In December 2015, under the Paris Agreement, nearly 200 governments adopted a consensus to limit the increase in global average temperature to “well below 2°C above pre-industrial levels and to pursue efforts to limit the temperature increase to 1.5°C above pre-industrial levels.” 

Governments across the world are becoming increasingly aware of the perils of greenhouse gases (GHGs) and are aiming to penalise the source of pollution while looking to incentivise low-carbon technologies. One approach is to price carbon emissions. As of 2017, carbon prices averaged around $40 per metric ton of carbon dioxide, but this is expected to increase soon. That could impose regulatory costs on company operations through energy and fuel price increases, or indirectly impact them as costs passed on by suppliers begin rising. 

This makes it important for asset owners, lenders, insurance underwriters, and portfolio managers to factor in the impact of climate risks in order to make informed investment decisions. Eventually, one could expect capital flight toward investment themes that are aligned with global climate commitments. 

We conducted a study to measure carbon efficiency of Asia Pacific listed companies, based on carbon intensity scores provided by Trucost*. The study covers Australia, China, Hong Kong, India, Japan, South Korea, and Taiwan, and covered the respective broad market-cap-weighted benchmark index with available carbon intensity scores. It covered the period from September 2007 to June 2018. 

CUTTING CARBON PORTFOLIOS

For our study we examined carbon-efficient portfolios with unconstrained and sector neutral approaches. With the unconstrained approach, we ranked all companies in the base universe by their carbon intensity scores. With the sector-neutral approach, we ranked companies in the base universe within each sector by their carbon intensity scores. 

The variation in carbon efficiency across sectors was substantial, which resulted in sector biases in the unconstrained carbon-efficient and carbon inefficient portfolios. 
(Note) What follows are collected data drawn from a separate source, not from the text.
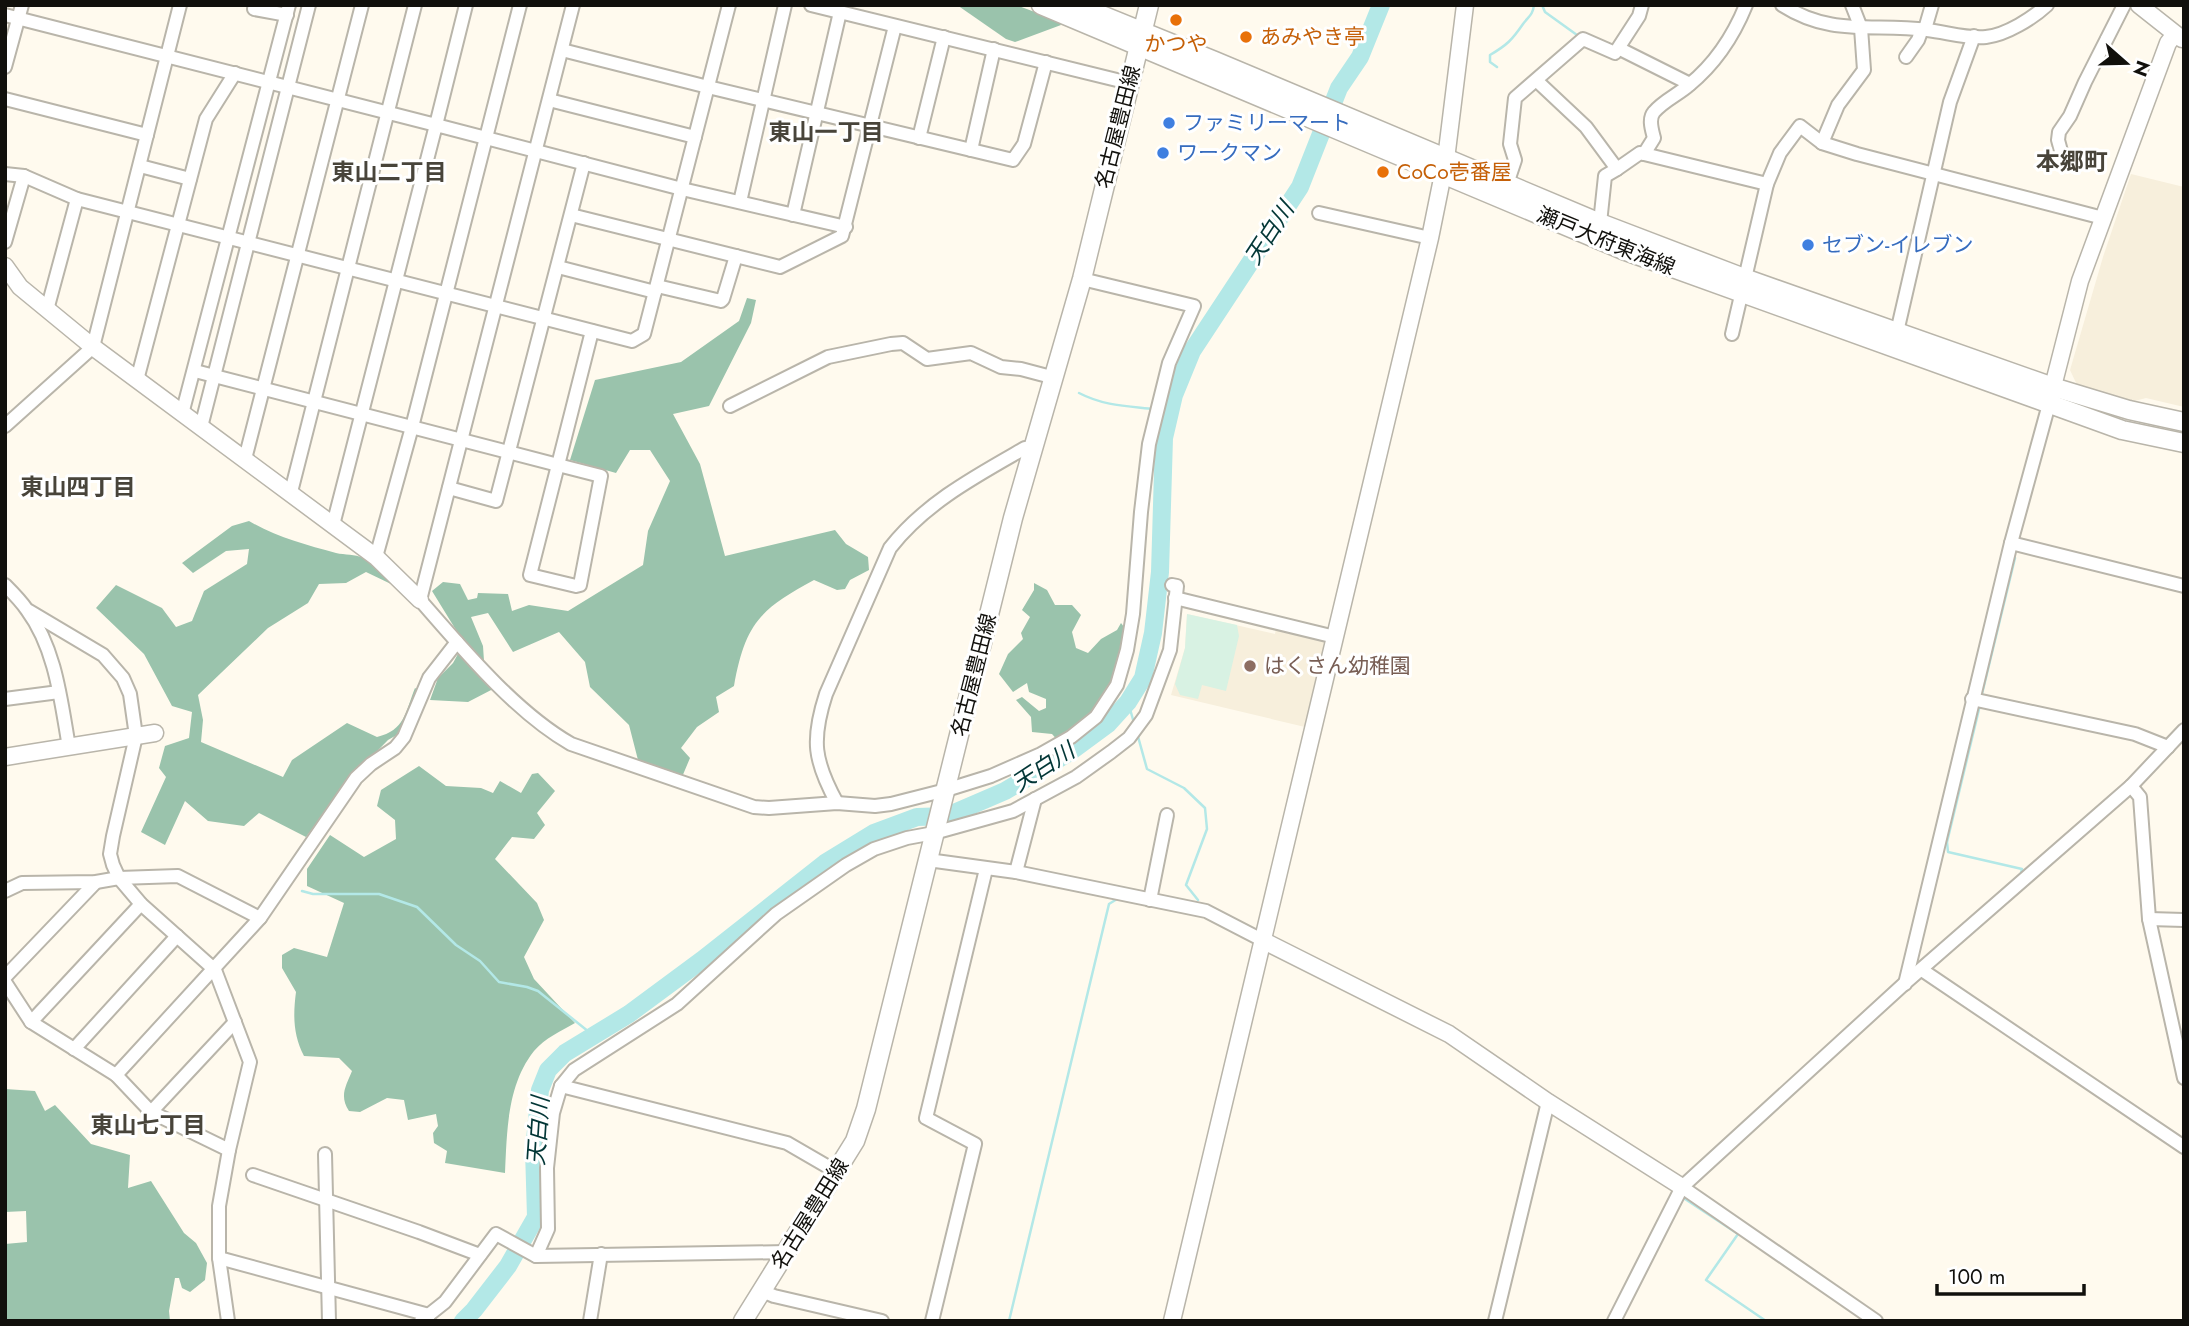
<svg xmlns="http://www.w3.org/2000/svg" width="2189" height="1326" font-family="Jost,'Noto Sans JP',sans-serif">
	<rect width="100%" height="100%" fill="#fffaee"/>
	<g fill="#f7efdc">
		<polygon points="2131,174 2184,187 2184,407 2146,398 2131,402 2078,387 2070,370 2103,257"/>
		<polygon points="1187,614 1275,634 1276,628 1327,639 1305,727 1171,695 1185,648"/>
	</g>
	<polygon fill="#d8f2e3" points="1187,614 1237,625 1239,636 1226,691 1202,685 1198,699 1180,695 1175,684 1185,648"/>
	<g fill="#9ac3ac">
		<polygon points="957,5 1016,5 1059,21 1061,25 1015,42 1006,39"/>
		<path d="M747 298 756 300 751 323 709 406 673 414 700 464 725 556 835 530 846 544 868 557 869 570 850 580 845 589 837 590 814 580C760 609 745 624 734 686L716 697 719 712 697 727 681 748 690 758 682 777 638 760 629 725 590 687 585 662 559 632 513 652 488 613 471 617 483 646 484 661 476 669 495 688 468 702 430 700 438 678 453 663 464 643 432 591 443 582 460 584 468 600 477 598 478 593 508 594 512 611 529 605 568 611 643 565 648 531 670 481 650 450H630L616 473 570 460 595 380 681 362 739 321Z"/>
		<path d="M249 521C276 537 306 545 336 553 345 555 355 554 363 558 377 563 387 575 398 584H391L366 572 346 583 319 584 308 603 268 628 198 695 203 720 201 742 283 777 292 760 347 723 377 737C405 730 405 713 415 688L418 690 402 732 388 740 349 780 306 837 259 813 244 826 208 821 185 801 165 845 141 832 166 777 159 768 165 746 189 738 192 712 172 706 144 654 96 608 116 585 162 608 176 627 192 621 204 591 247 564 249 549 226 551 193 573 182 563 232 526Z"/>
		<polygon points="1034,583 1047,590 1055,605 1072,605 1081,615 1072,632 1076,648 1088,653 1101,639 1117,630 1121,623 1124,627 1118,667 1101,707 1059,742 1052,734 1032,732 1031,717 1016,700 1022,697 1039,711 1046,708 1046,699 1029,692 1027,683 1013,692 999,674 1008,654 1023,639 1021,633 1030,617 1022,610 1034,590"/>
		<path d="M419 766 446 786 481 788 493 793 500 781 521 793 532 774 538 773 555 791 537 813 545 825 534 839 512 837 495 859 537 903 544 920 524 957 534 979 575 1023C561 1031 545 1038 534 1051 507 1085 507 1132 505 1173L445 1163 447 1151 434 1143 433 1133 438 1126 436 1114 408 1120 404 1100 387 1098 360 1112 349 1111C339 1096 346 1086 352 1071L339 1058 304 1056C293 1035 293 1015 296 992L282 968V955L294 948 327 957 344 903 307 886V869L330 835 364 857 396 839 395 820 377 806 381 790Z"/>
		<polygon points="5,1089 35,1091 45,1111 55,1105 91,1144 130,1155 128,1188 151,1181 184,1233 196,1243 207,1263 205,1280 190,1292 182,1288 179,1278 175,1278 169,1311 170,1321 5,1320 5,1244 27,1242 26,1211 5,1212"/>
	</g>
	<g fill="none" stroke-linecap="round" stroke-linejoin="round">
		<g stroke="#b3e8e7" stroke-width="2.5">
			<polyline points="1542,5 1545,12 1577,35"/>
			<polyline points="2182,28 2184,27"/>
			<path d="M1497 67 1490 62V55C1507 45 1512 40 1523 24 1528 17 1533 15 1534 5"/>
			<path d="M1079 393C1104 406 1127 406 1154 409"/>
			<polyline points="1160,410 1170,411"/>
			<polyline points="1981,698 2015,558"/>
			<polyline points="1128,702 1134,723"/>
			<polyline points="1980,705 1947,842 1948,852 2022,869 2021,873"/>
			<polyline points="1137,733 1147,769 1184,788 1205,808 1207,829 1186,885 1198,900"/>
			<polyline points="302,891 313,894 379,894 417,907 456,945 480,961 499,982 527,987 538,991 594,1036"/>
			<polyline points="1682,1197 1738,1234 1706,1280 1766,1321"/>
			<polyline points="1009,1321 1109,904 1117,899"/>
		</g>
		<polyline stroke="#b3e8e7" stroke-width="18" points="463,1321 474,1310 508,1266 536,1217 534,1150 540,1090 548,1070 565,1053 629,1014 702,960 825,863 874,833 917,817 947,816 1005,791 1070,752 1108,724 1128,702 1143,678 1153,633 1160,572 1164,438 1174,395 1192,351 1300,187 1339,88 1360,57 1381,5"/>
		<g stroke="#b9b5aa" stroke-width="16">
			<g id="street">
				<polyline points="255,5 254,9 287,15"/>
				<path d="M573 5 420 600C462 648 515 712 571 744L754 807 769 808 837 803 875 806 891 804 946 790 991 776 1041 754 1071 737 1096 717 1117 685 1127 650 1133 614 1141 512 1149 444 1169 363 1194 306 1082 279"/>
				<polyline points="811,5 1129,83"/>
				<path d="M1782 5C1832 37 1873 23 1927 30 1946 32 1967 39 1986 37 2006 35 2033 18 2047 5"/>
				<polyline points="5,15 436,125 466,5"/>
				<polyline points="1925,29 1932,5"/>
				<polyline points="1620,49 1690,84"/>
				<polyline points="562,50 708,87 1013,160 1024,144 1046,62"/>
				<polyline points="1906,57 1918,40 1922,29"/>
				<polyline points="5,67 22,5"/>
				<polyline points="1537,81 1586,127 1617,169 1605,176 1600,223"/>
				<polyline points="5,99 147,135"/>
				<polyline points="549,100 695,137"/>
				<polyline points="919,138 944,37"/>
				<polyline points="1822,143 1838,105 1864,70 1861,28 1852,5"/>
				<polyline points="971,150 994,49"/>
				<polyline points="2061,151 2058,140 2059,132 2070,116 2085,82 2124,5"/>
				<path d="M1644 154 1654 138C1652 130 1648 119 1654 112 1663 101 1679 94 1689 85 1716 63 1733 37 1746 5"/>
				<polyline points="140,166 190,179"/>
				<polyline points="1617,169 1640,153 1767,184"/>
				<polyline points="5,174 24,176 77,199 632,341 644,334 729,5"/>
				<polyline points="1507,184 1515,160 1510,144 1515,98 1583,39 1615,53 1639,16 1642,5"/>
				<polyline points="740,202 785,5"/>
				<polyline points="1319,213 1430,238"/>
				<polyline points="571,215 780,267 842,236 895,26"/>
				<polyline points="793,215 840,12"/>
				<polyline points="5,242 24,176"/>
				<polyline points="558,267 655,292"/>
				<polyline points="657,286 721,301 723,299 736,256"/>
				<polyline points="47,310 77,199"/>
				<polyline points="1897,332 1950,102 1974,36"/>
				<polyline points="1732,334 1767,184 1780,153 1800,126 1822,143 1857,154 2103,218"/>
				<polyline points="195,371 558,465 592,331"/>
				<polyline points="137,380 206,119 235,73"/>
				<polyline points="730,406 828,357 891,344 903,343 927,359 971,353 1001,367 1021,369 1055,378"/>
				<polyline points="182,414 289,5"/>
				<polyline points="5,426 93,347 180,5"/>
				<polyline points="201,427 309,5"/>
				<polyline points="245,459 362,5"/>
				<polygon points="558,465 601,476 580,585 576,586 530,575"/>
				<polyline points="449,488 496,501 584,163"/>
				<polyline points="289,492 292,488 415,5"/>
				<polyline points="333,525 436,125 682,189 846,227"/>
				<polyline points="2011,543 2184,586"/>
				<polyline points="376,557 412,427 520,5"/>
				<path d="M5 585C13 593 21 601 27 610 56 649 61 702 69 747"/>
				<polyline points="1175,598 1335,637"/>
				<polyline points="29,611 103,655 123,678 130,694 136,736 113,836 110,854 113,865 119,878 141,904 215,970 250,1062 229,1150 219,1206 219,1258 228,1321"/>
				<polyline points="5,699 59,692"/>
				<polyline points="1972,699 2135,734 2168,747"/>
				<polyline points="2131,786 2140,797 2149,919 2184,1078"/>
				<path d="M837 803C814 761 811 740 826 694L890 548C925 503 976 476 1025 448L1033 449"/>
				<polyline points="928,860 1016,872 1206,911 1264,941"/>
				<polyline points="1016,872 1035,799"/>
				<polyline points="5,891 22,883 96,882 119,878 178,876 260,918"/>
				<polyline points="1150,900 1167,815"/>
				<polyline points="2149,919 2184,920"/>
				<polyline points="1922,970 2184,1147"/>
				<polyline points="5,977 96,882"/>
				<polyline points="5,982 31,1022 116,1075 151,1112 229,1150"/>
				<polyline points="1905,984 2011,543 2049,404"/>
				<polyline points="31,1022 141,904"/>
				<polyline points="74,1049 177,936"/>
				<polyline points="116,1075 260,918 356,778 371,764 395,748 404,737 429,678 457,642"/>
				<polyline points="561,1086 787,1143 837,1172"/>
				<polyline points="151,1112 235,1022"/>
				<polyline points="325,1154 329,1321"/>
				<polyline points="253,1175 419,1232 480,1255"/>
				<polyline points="1682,1187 1876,1321"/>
				<polyline points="536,1256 548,1229 547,1168 553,1113 561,1086 574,1070 677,1004 776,914 846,865 874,849 907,838 934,833 1013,811 1076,777 1111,752 1129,738 1146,715 1170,650 1177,586 1172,585"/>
				<polyline points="219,1258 429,1315"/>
				<polyline points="762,1291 774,1296 882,1321"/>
				<polyline points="421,1321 445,1302 496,1234 536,1256 787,1252"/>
				<polyline points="590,1321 601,1254"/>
				<polyline points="932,1321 975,1144 926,1118 986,869"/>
				<polyline points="1495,1321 1548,1102"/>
				<polyline points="1614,1321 1682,1187 1904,984 2131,786 2184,730"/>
			</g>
		</g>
		<g stroke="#b9b5aa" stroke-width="19">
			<g id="secondary">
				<polyline points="2139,5 2182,39"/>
				<polyline points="5,266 20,287 93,347 376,557 420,600"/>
				<polyline points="2050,398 2080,281 2168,43 2175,34"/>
				<polyline points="5,757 155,733"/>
				<polyline points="1264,941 1449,1034 1548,1102 1682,1187"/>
				<polyline points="1172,1321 1430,238 1446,159 1465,5"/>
			</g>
		</g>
		<g stroke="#b9b5aa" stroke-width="21">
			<g id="primary">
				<polyline points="1041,5 1623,250 2122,430 2184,443"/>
				<polyline points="1077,5 1215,61 1600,223 1744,278 2053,387 2129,410 2184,422"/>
				<polyline points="743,1321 855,1141 866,1109 1013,518 1082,279 1149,5"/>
			</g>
		</g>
		<use href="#street" stroke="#fff" stroke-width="12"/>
		<use href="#secondary" stroke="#fff" stroke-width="16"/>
		<use href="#primary" stroke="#fff" stroke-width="18"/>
	</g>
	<g fill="#e8710a" stroke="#fff" stroke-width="2.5">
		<circle cx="1176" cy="20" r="7"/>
		<circle cx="1246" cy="37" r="7"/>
		<circle cx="1383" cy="172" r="7"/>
	</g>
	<g fill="#3f7fe0" stroke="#fff" stroke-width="2.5">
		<circle cx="1169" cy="123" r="7"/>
		<circle cx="1163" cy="153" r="7"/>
		<circle cx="1808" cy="245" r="7"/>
	</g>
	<circle fill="#8d6e63" stroke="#fff" stroke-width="2.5" cx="1250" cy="666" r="7"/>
	<g text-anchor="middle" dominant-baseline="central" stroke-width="6" stroke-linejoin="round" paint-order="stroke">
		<g font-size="21" fill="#c56008" stroke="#fff" text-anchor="start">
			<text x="1260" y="37">あみやき亭</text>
			<text x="1176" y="44" text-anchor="middle">かつや</text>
			<text x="1397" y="172">CoCo壱番屋</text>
		</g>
		<g font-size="21" fill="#366cbe" stroke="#fff" text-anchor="start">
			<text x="1183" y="123">ファミリーマート</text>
			<text x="1177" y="153">ワークマン</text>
			<text x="1822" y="245">セブン-イレブン</text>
		</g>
		<g font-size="21" fill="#11100c" stroke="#fff">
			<text transform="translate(1118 127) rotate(-76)">名古屋豊田線</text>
			<text transform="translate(1606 241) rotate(22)">瀬戸大府東海線</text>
			<text transform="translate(974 675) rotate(-76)">名古屋豊田線</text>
			<text transform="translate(810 1214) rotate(-58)">名古屋豊田線</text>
		</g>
		<g font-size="21" fill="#785e54" stroke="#fff" text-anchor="start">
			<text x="1264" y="666">はくさん幼稚園</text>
		</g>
		<g font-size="23" font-weight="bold" fill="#48443a" stroke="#fff">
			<text x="826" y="132">東山一丁目</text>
			<text x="389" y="172">東山二丁目</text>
			<text x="78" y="487">東山四丁目</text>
			<text x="148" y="1125">東山七丁目</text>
		</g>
		<g font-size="23" font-style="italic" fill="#023636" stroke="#fff">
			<text transform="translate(1269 233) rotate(-57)">天白川</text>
			<text transform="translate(1043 767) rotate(-33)">天白川</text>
			<text transform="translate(538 1131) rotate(-86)">天白川</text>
		</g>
		<g font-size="24" font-weight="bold" fill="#48443a" stroke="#fff">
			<text x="2072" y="161">本郷町</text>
		</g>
	</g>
	<rect width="2189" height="1326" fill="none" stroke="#11100c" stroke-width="14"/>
	<g transform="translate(2126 63) rotate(110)" stroke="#ffffff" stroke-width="5" paint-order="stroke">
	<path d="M0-5L12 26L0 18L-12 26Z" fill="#11100c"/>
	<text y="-10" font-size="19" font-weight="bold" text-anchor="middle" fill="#11100c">N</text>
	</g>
	<path d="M1937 1284v10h147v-10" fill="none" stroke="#11100c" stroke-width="3.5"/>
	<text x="1948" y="1284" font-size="21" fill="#11100c" stroke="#ffffff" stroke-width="5" paint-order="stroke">100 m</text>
</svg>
The largest sector biases were observed in the financials and materials sectors for most markets. However, our observations suggest that the implementation of a simple carbon-efficient screen, either with or without sector constraints, resulted in far lower portfolio carbon intensity scores without sacrificing returns across Asian markets over the longer horizons studied

Despite a sizeable reduction in weighted average carbon intensity scores, the carbon-efficient portfolios also had a lower return volatility than their respective carbon-inefficient portfolios in most markets with the unconstrained (except in Taiwan) and sector-neutral approaches. We also observed that the carbon-efficient portfolios outperformed their respective carbon-inefficient portfolio across the seven markets on absolute and risk-adjusted bases over the studied period. 

Additionally, compared with the base universe, the carbon-efficient portfolios tended to deliver positive information ratios, while the carbon-inefficient portfolios offered negative information ratios in most markets with the unconstrained and sector-neutral approaches.

Essentially, our analysis suggested that implementing simple carbon-efficient screening, either on sector-neutral or unconstrained basis, resulted in significantly lower portfolio carbon intensity scores over the studied period, and it did so without sacrificing returns across longer time horizons.

This article is an abridged and edited version of a research report entitled ‘Integrating Low-Carbon and Factor Strategies in Asia’, by S&P Dow Jones Indices.

* Trucost bases its carbon intensity scores on the greenhouse gas emissions from a company’s direct operations and first-tier suppliers, measured in metric tons of carbon dioxide equivalent per $1 million of revenue (CO2e/$1 million).